JMP: Are you known for cutting and coloring?
I’m known as a colorist out here, but I’m a Master Haircutter, that’s my title. Color just comes with it. When you eat the cake, you need the icing. I don’t believe in departmental organization. I don’t consider myself an artist, I really don’t. An artist creates something that’s never been seen before. I’m a craftsperson with a skill.
JMP: Does a lot of what you’ve said about education also apply to the industry as a whole? What is missing? What do you want to do to help guide it to where you think it should go?
CR: Once upon a time products, tools and trends all were born behind the chair, in the salon and fueled by the creativity of real honest to God hairdressers. Today the average hairdresser is being spoon fed by management, salespeople and distributors. Trend collections are born in marketing departments and board rooms…and we’re asked to replicate. You don’t become great by copying others…you become great by innovating, pushing yourself, breaking your boundaries and taking risks. These days it seems like corporate America owns everything. You fall in love with a line…a conglomerate buys it, those same marketing department and board rooms change the formula or the quality of the ingredients, drive the cost up and divert it out the back door. Lines that WE help make successful forget about us. The story becomes all about money and not about the art of hairdressing. We need to take our industry back.

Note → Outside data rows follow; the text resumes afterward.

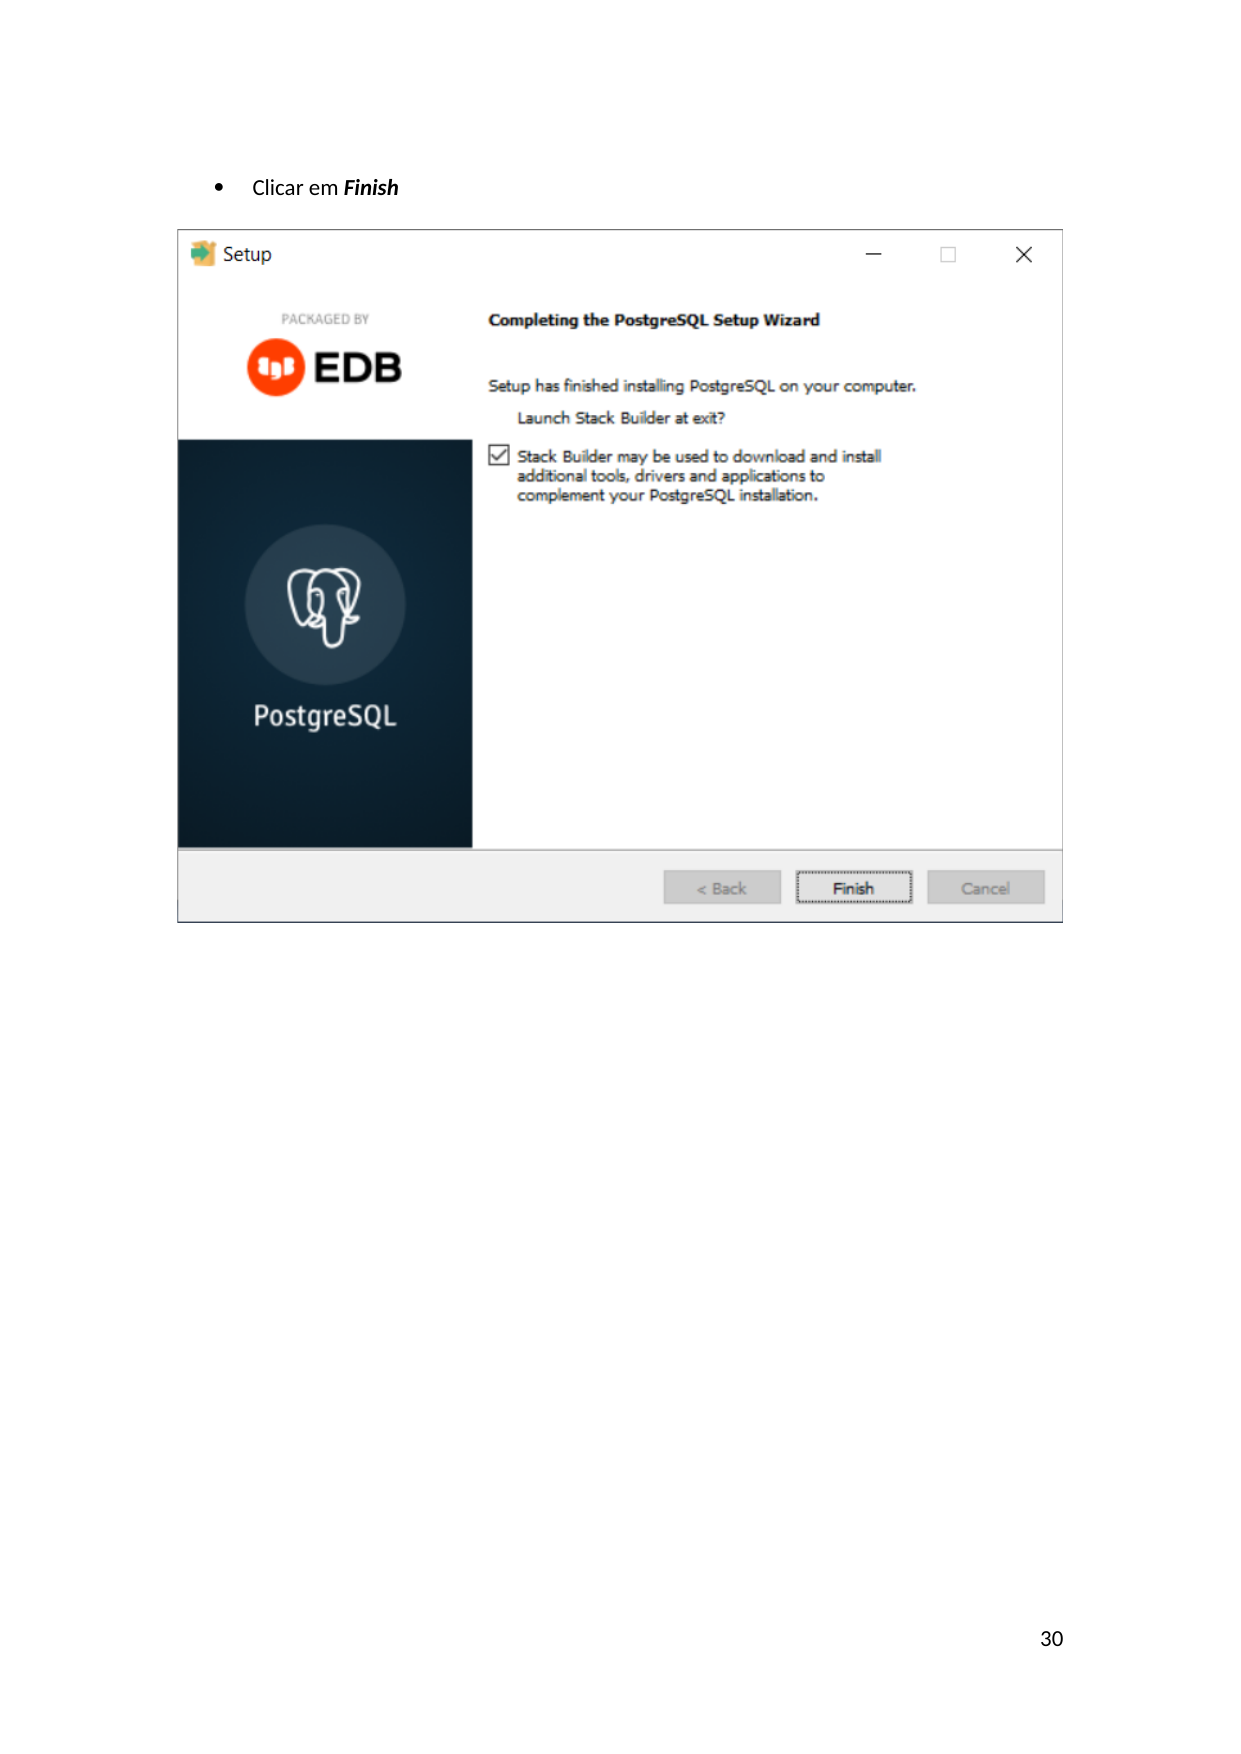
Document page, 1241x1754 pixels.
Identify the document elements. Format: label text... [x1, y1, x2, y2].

list Clicar em Finish [215, 173, 1063, 201]
picture [177, 229, 1063, 923]
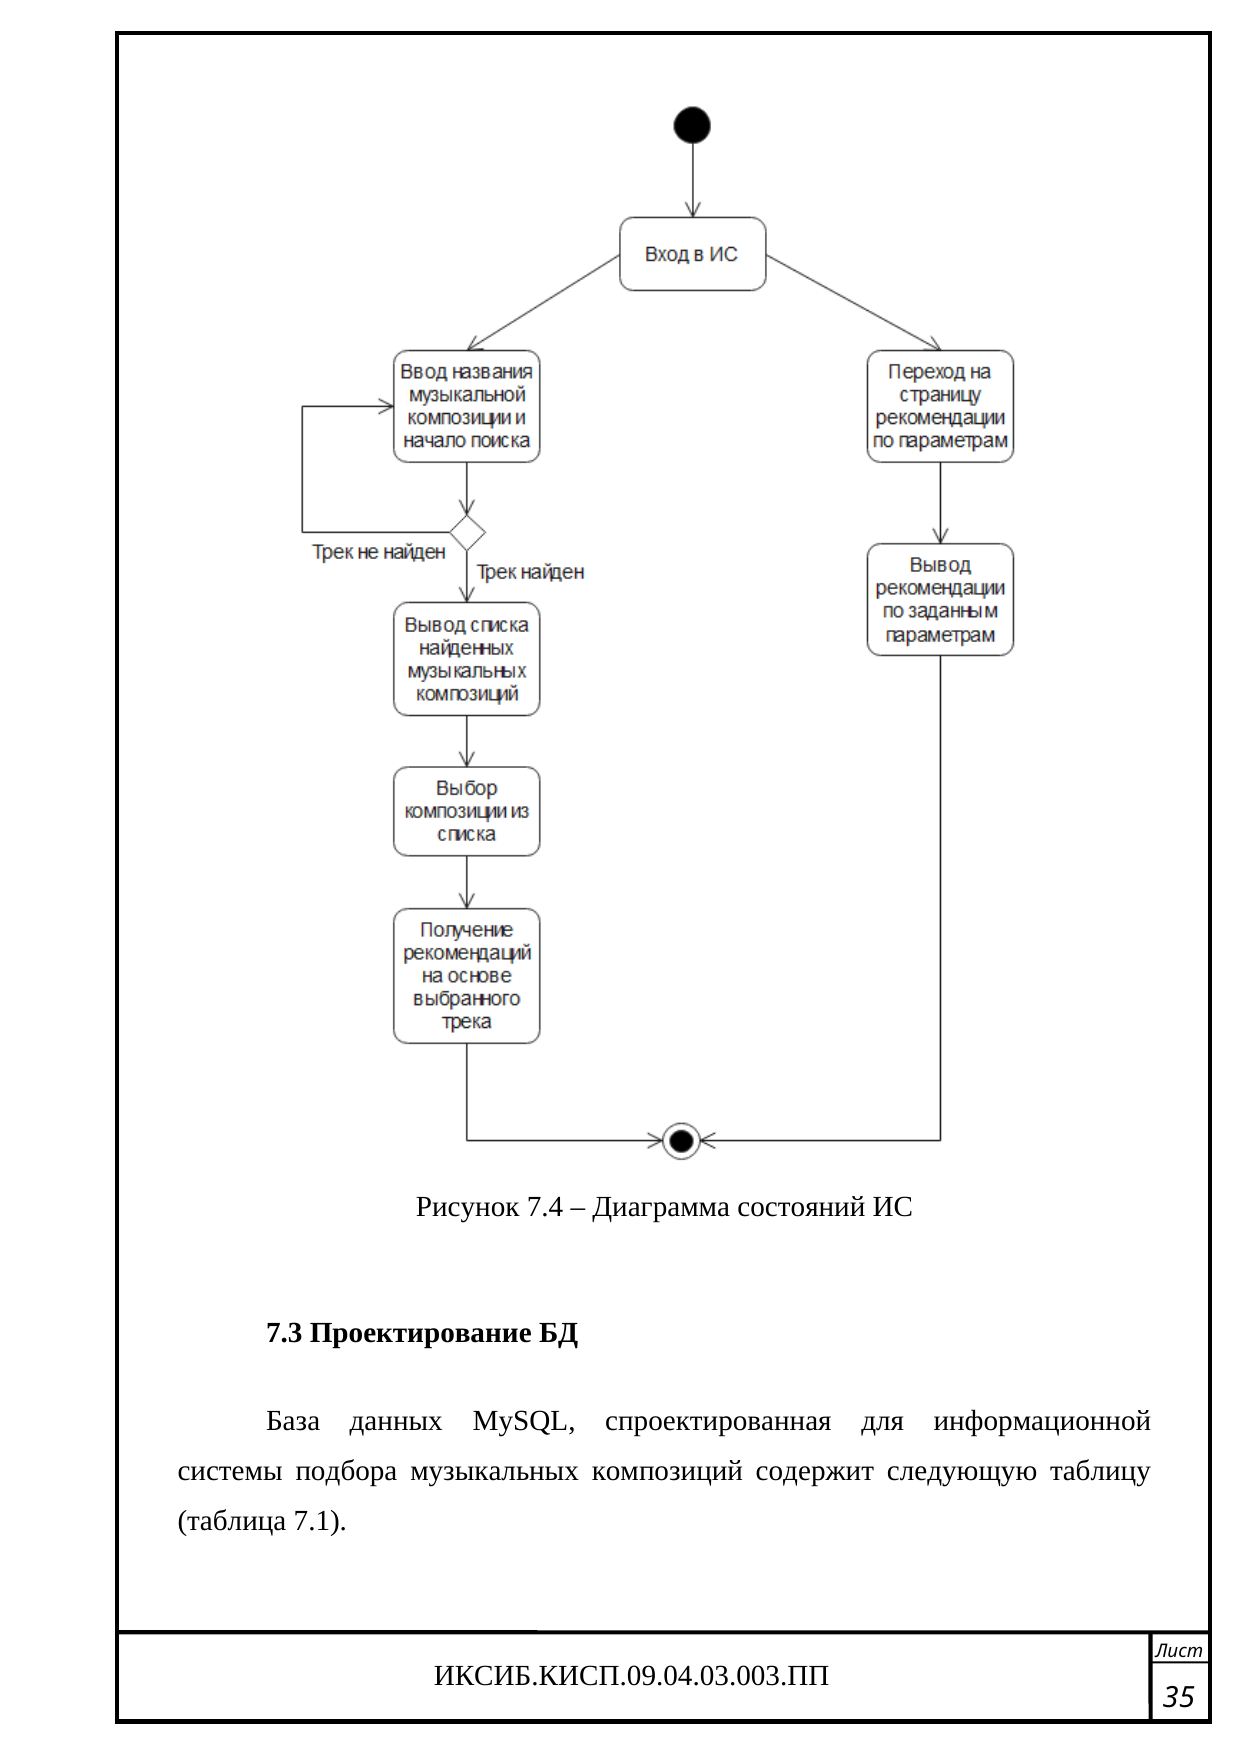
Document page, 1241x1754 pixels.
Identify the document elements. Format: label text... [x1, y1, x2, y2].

text Рисунок 7.4 – Диаграмма состояний ИС [177, 1189, 1152, 1223]
text 7.3 Проектирование БД [177, 1315, 1152, 1349]
text База данных MySQL, спроектированная для информационной системы подбора музыкальных композиций содержит следующую таблицу (таблица 7.1). [177, 1403, 1152, 1537]
picture [286, 101, 1043, 1173]
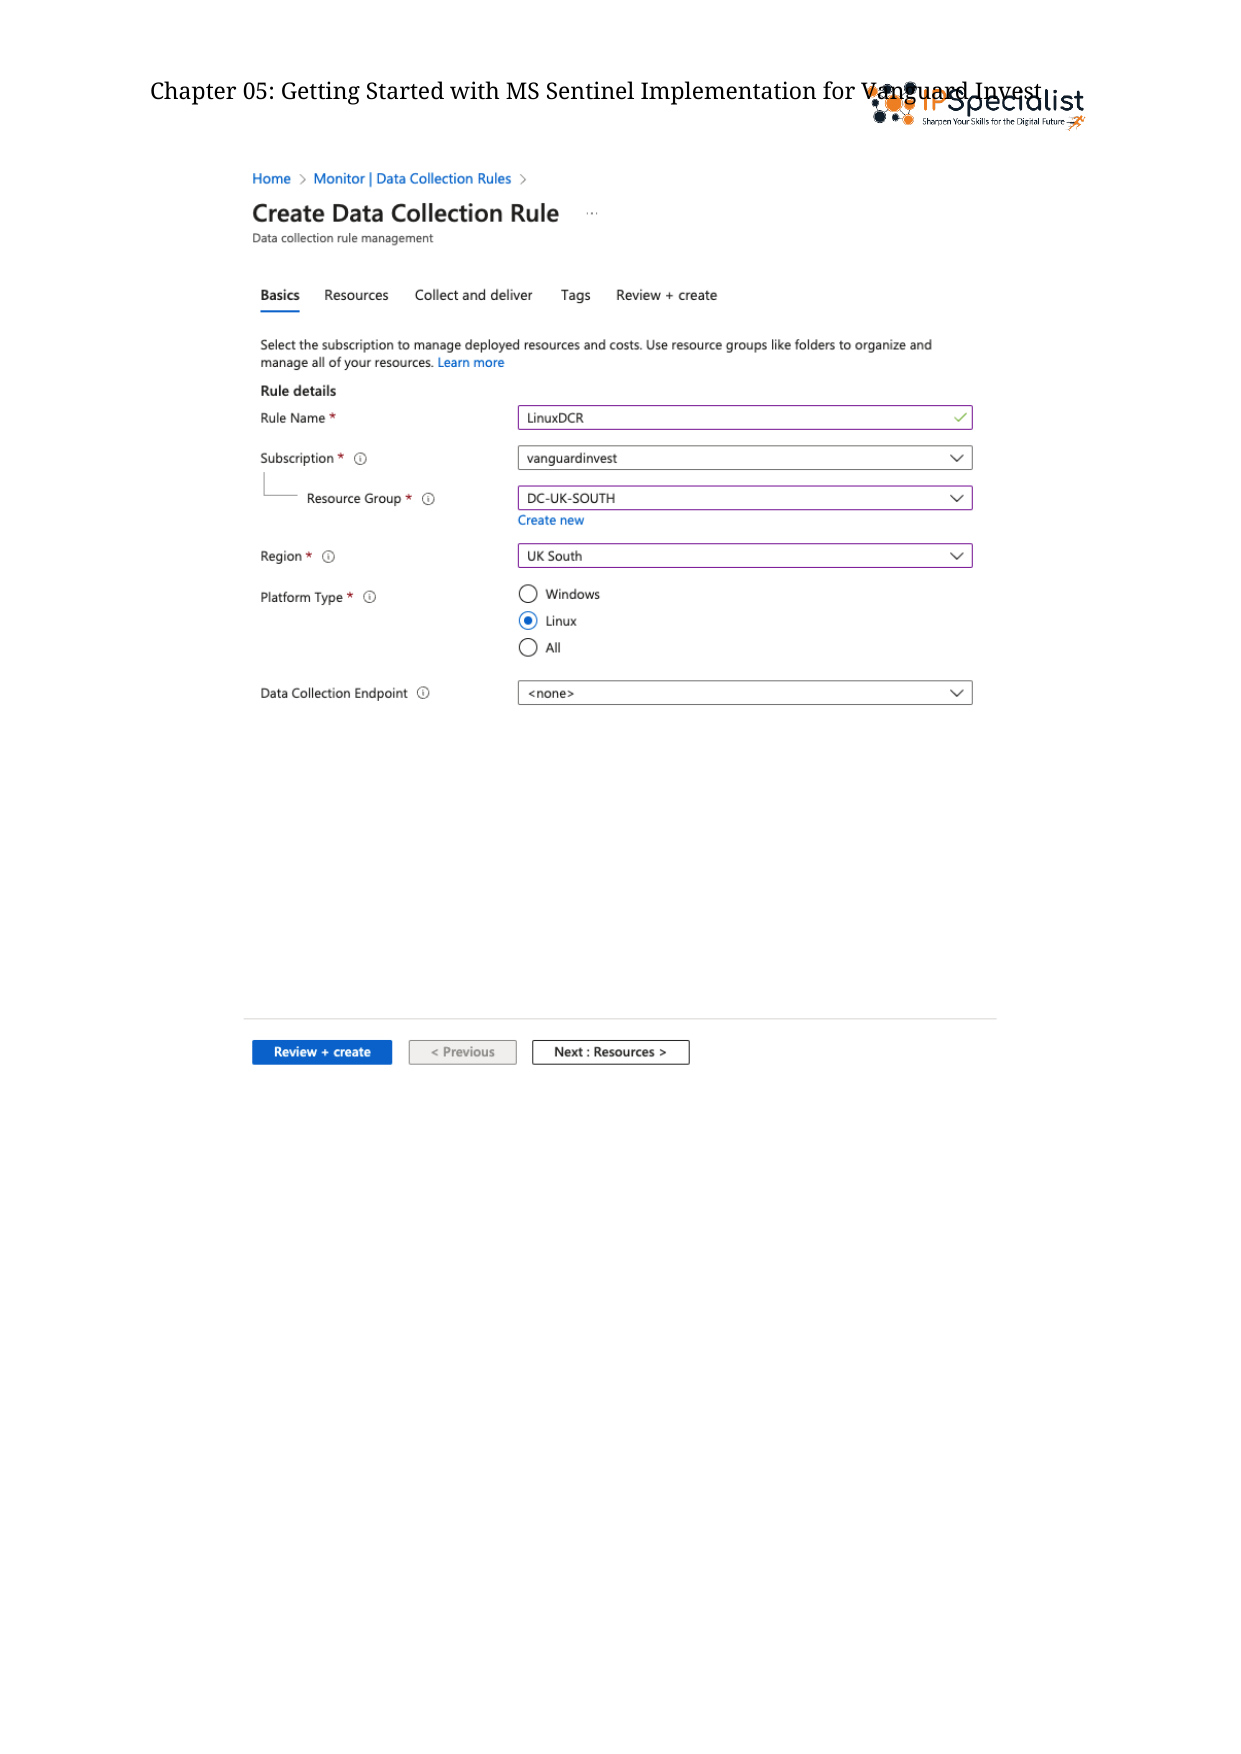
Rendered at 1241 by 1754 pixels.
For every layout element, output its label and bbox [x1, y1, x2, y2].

picture [862, 70, 1089, 137]
picture [243, 168, 997, 1074]
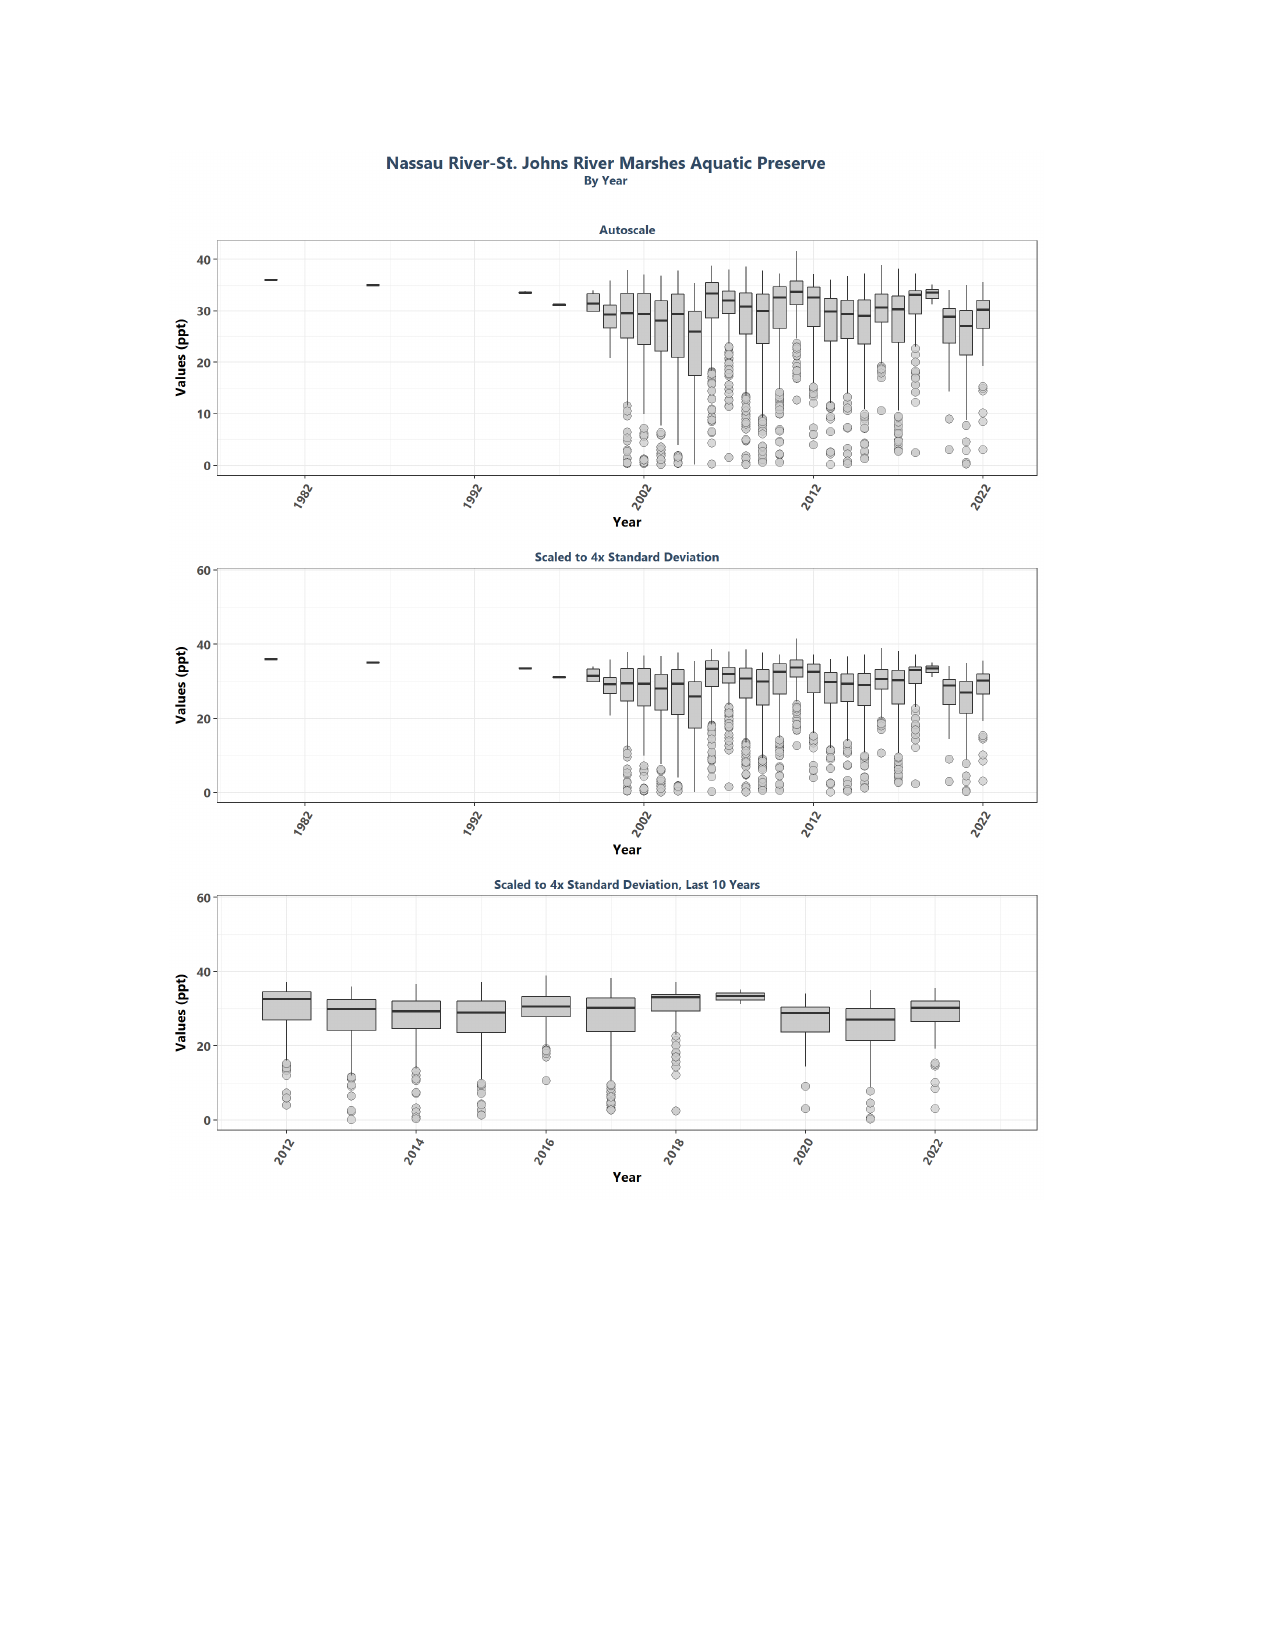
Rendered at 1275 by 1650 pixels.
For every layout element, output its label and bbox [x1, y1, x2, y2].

picture [168, 150, 1044, 1200]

I was blessed to find a partner and product line that has integrity and a real commitment to change things through education: SUDZZfx. The Founder and CEO, J. Aris Koroyan created really beautiful, skincare grade, treatment oriented care and styling products that he himself created the formulas—so they’re not just coming out of the same vat as Kérastase. He’s going to be motivating people toward the Academy. He believes in all the same things I believe, that you have to teach the hairdresser to give them a methodology…a skillset they can build upon and express themselves. I’ll be doubling as Instructor and Creative Director for SUDZZfx, with More Than A Slash Academy transforming into the SUDZZfx Academy at More Than A Slash Salon once a month. We want to create a learning experience to draw hairdressers from all over the country. All of our classes will be very hands on with a max of 8 people so I can really work with them…and they’ll be working on real people, not mannequin heads…a HUGE point of difference. I believe if you can’t actually employ the methodology on a model, it’s unlikely they’ll be able to use it on clients.
We just wrapped up and are launching our first collection together, “Urban Icons” that will be hitting trade magazines and online media next month. I really had fun creating this collection…we had this idea to explore and reinterpret some of the most iconic looks of the 20th century in the cities that gave birth to them. We ended up with 15 looks from 15 different cities all around the world at their most iconic point in time…we even featured Jacqueline Depaul as one of our models.
JMP: Another successful partnership is your friendship and professional relationship with Jacqueline Depaul. How have you collaborated over the years and worked as a team to support one another?
CR: I don’t know how I picked her up, but I picked her up! She was lovely and I was looking for a hair model. It was my first week in LA., and I’ve known her all these years. She has been continuously in my life and is someone I can count on to get the job done. If I need help, she’s so open to getting me in touch with the best make-up artists, the best photographers. She’s one of the smartest people I’ve ever met in my life and a go-to friend. She never honey coats anything either. She wills her life to happen the way she wants it to.
And nobody touches her hair but me! I listen to her, and I understand when I can push her image and when we have to be extra finite with what she can have. She trusts me. We’re also friends, but that primary relationship between hairdresser and client is so important.